Required action: For this exercise, an exact copy is needed of only the lines from the one containing "exposure_s: 1/45" through the end of the data, with pictures left out.

Material for this exercise:

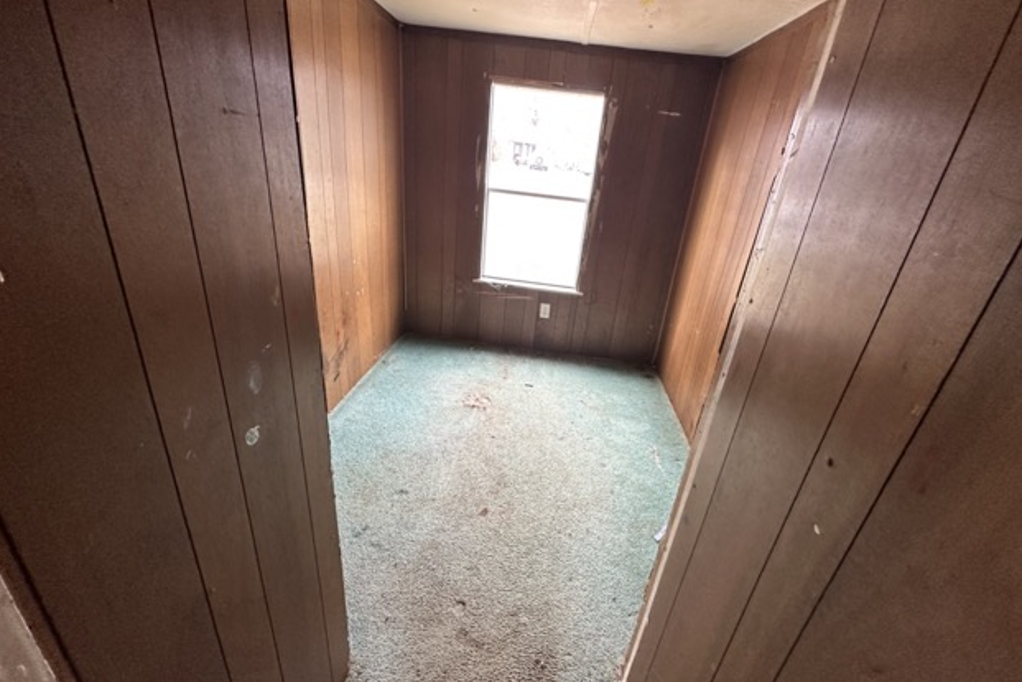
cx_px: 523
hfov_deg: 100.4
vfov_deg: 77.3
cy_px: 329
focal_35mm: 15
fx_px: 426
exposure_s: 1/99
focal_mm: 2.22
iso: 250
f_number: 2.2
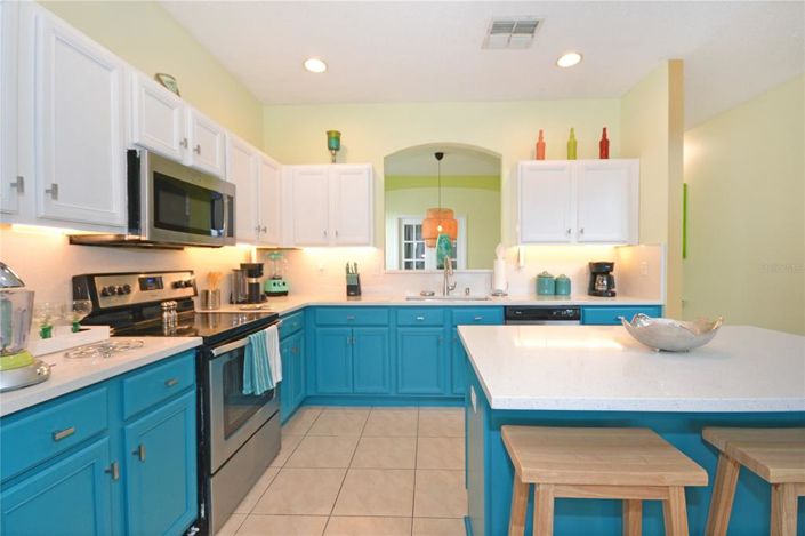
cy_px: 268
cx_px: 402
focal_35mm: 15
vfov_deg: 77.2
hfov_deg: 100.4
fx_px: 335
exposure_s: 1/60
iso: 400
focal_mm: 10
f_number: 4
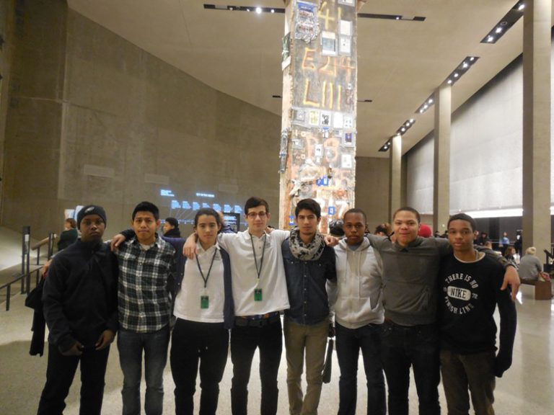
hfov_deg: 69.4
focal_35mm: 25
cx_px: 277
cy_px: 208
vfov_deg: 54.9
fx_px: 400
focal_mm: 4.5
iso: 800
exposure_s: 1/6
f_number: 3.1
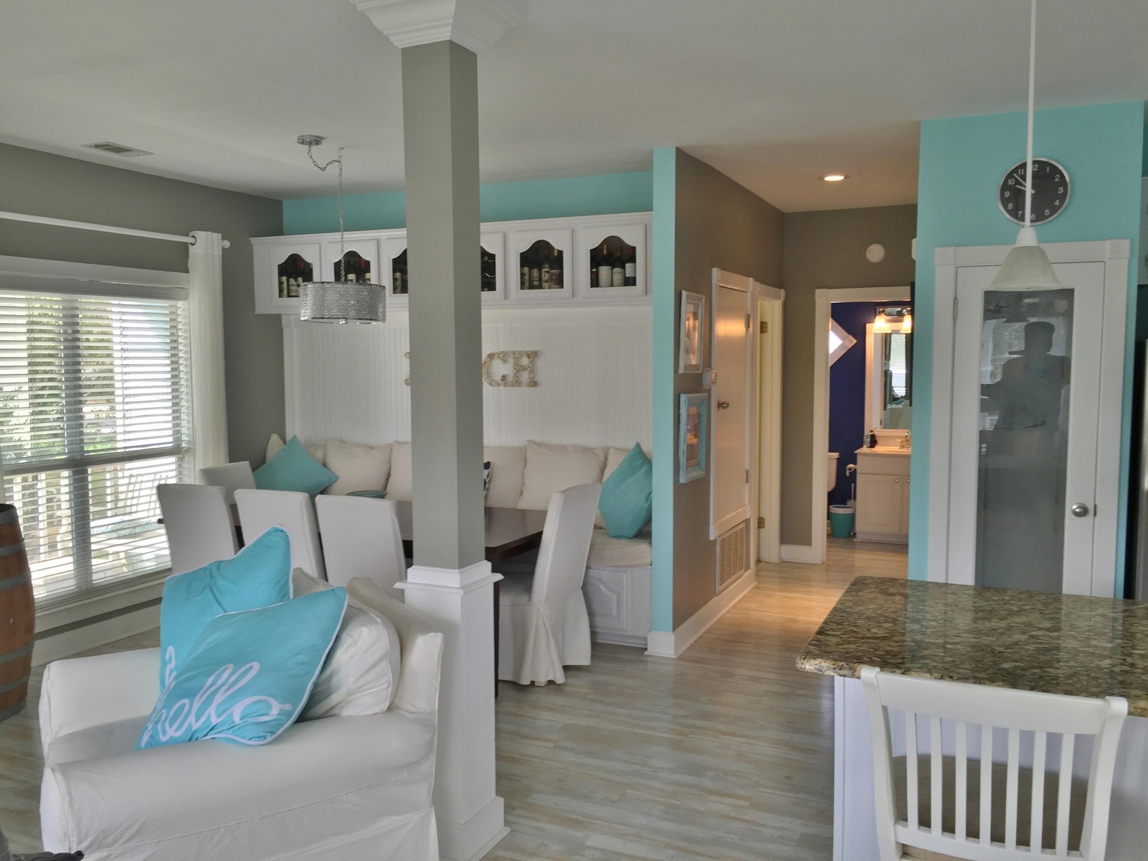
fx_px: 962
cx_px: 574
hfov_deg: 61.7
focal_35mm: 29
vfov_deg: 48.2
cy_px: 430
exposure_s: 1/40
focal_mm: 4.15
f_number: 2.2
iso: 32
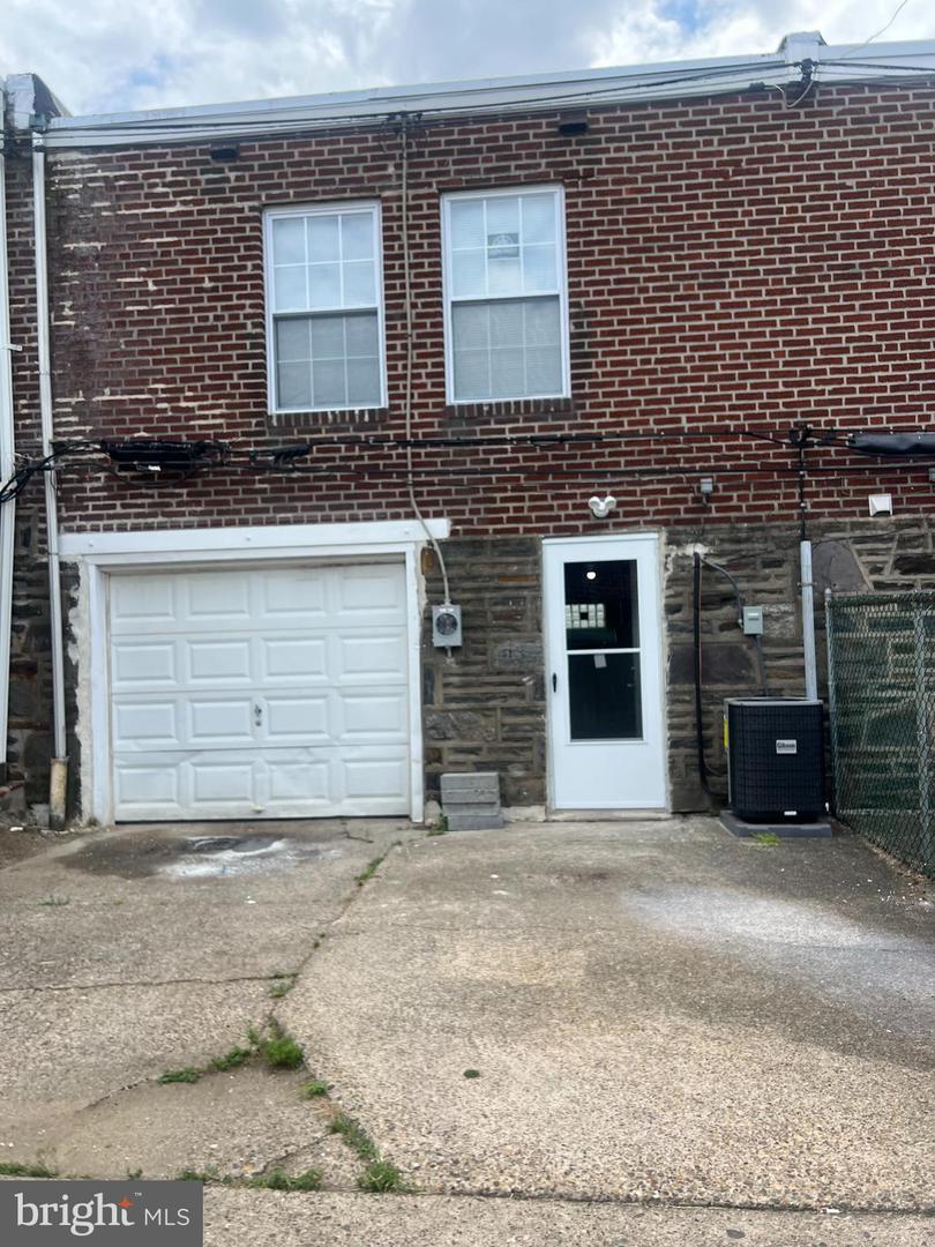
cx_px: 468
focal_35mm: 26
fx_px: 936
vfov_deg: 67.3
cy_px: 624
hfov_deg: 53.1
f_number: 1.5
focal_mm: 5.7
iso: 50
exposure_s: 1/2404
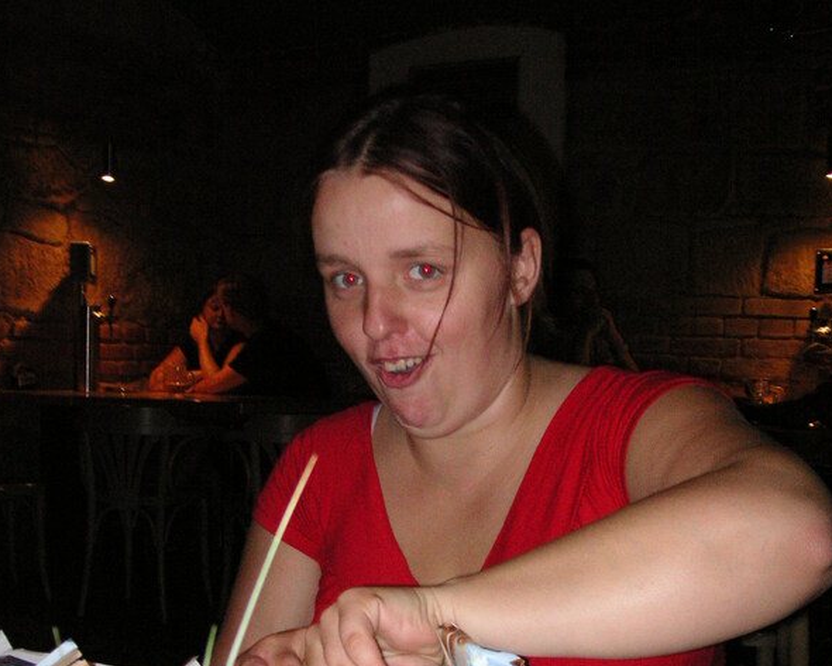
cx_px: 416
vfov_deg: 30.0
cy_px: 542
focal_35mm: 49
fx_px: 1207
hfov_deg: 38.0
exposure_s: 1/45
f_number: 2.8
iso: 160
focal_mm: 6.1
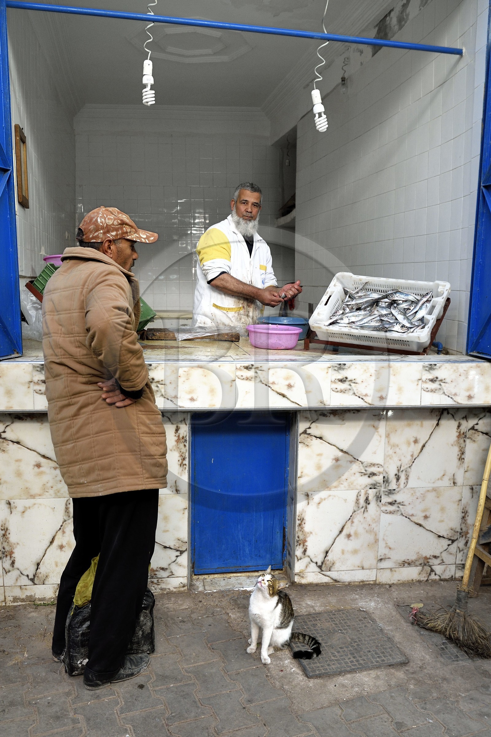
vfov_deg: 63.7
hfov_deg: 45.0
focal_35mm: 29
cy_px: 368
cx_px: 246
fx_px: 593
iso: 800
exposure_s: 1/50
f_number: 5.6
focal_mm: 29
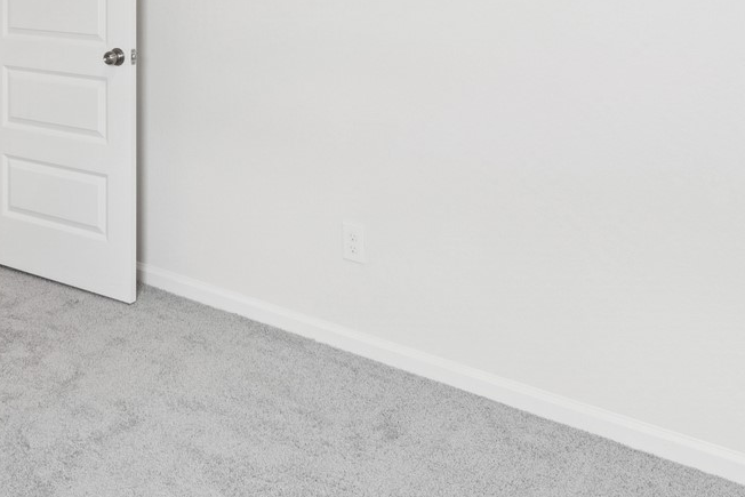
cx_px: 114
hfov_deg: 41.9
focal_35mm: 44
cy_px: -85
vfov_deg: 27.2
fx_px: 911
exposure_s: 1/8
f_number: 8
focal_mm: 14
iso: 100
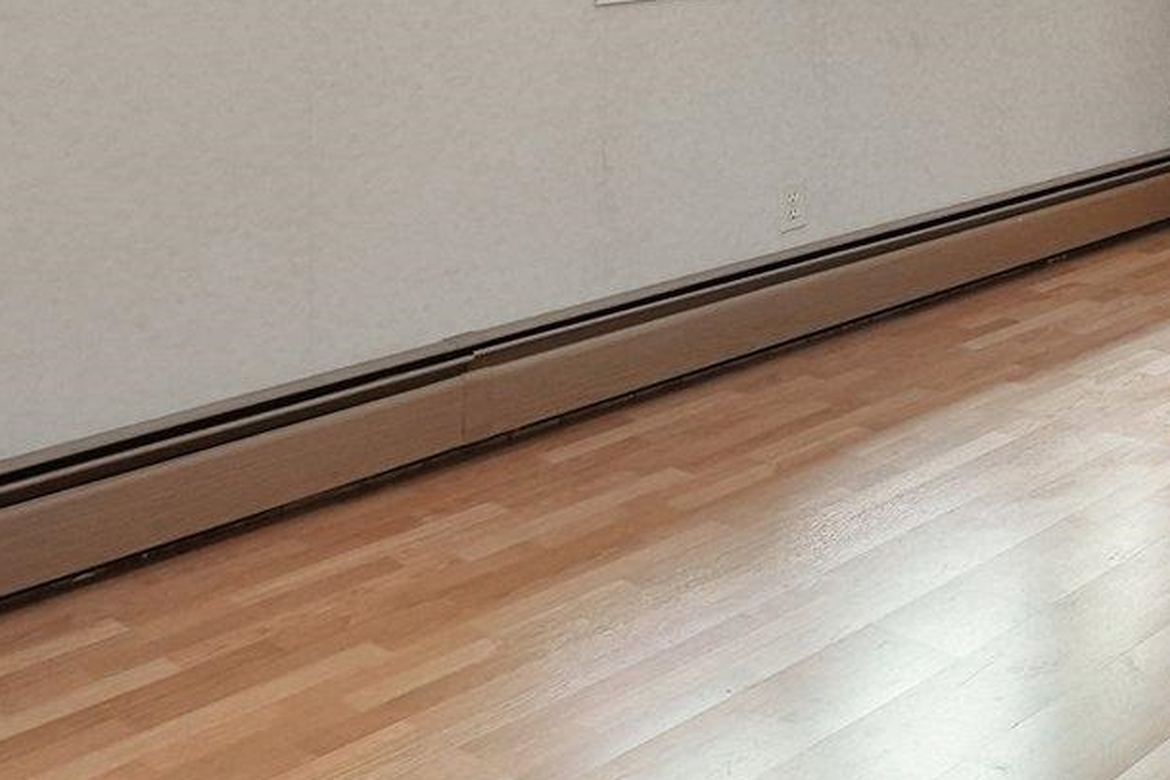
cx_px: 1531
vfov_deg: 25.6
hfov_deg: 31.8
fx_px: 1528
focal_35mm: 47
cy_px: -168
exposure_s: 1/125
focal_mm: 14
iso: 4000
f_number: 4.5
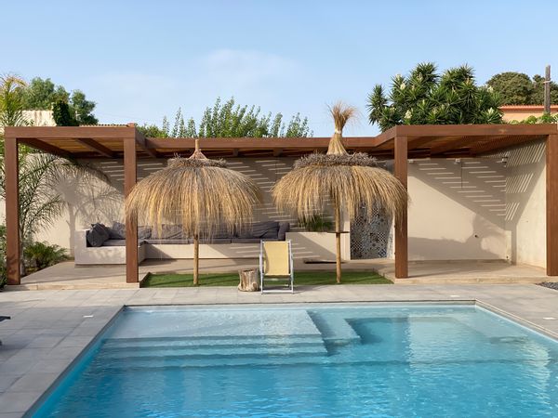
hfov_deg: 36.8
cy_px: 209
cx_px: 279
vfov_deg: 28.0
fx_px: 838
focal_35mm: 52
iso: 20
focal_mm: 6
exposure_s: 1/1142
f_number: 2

Final answer:
exposure_s: 1/45
f_number: 2.8
iso: 160
focal_mm: 6.1
vfov_deg: 63.7
hfov_deg: 45.0
focal_35mm: 29
cy_px: 368
cx_px: 246
fx_px: 593
iso: 800
exposure_s: 1/50
f_number: 5.6
focal_mm: 29
cx_px: 114
hfov_deg: 41.9
focal_35mm: 44
cy_px: -85
vfov_deg: 27.2
fx_px: 911
exposure_s: 1/8
f_number: 8
focal_mm: 14
iso: 100
cx_px: 1531
vfov_deg: 25.6
hfov_deg: 31.8
fx_px: 1528
focal_35mm: 47
cy_px: -168
exposure_s: 1/125
focal_mm: 14
iso: 4000
f_number: 4.5
hfov_deg: 36.8
cy_px: 209
cx_px: 279
vfov_deg: 28.0
fx_px: 838
focal_35mm: 52
iso: 20
focal_mm: 6
exposure_s: 1/1142
f_number: 2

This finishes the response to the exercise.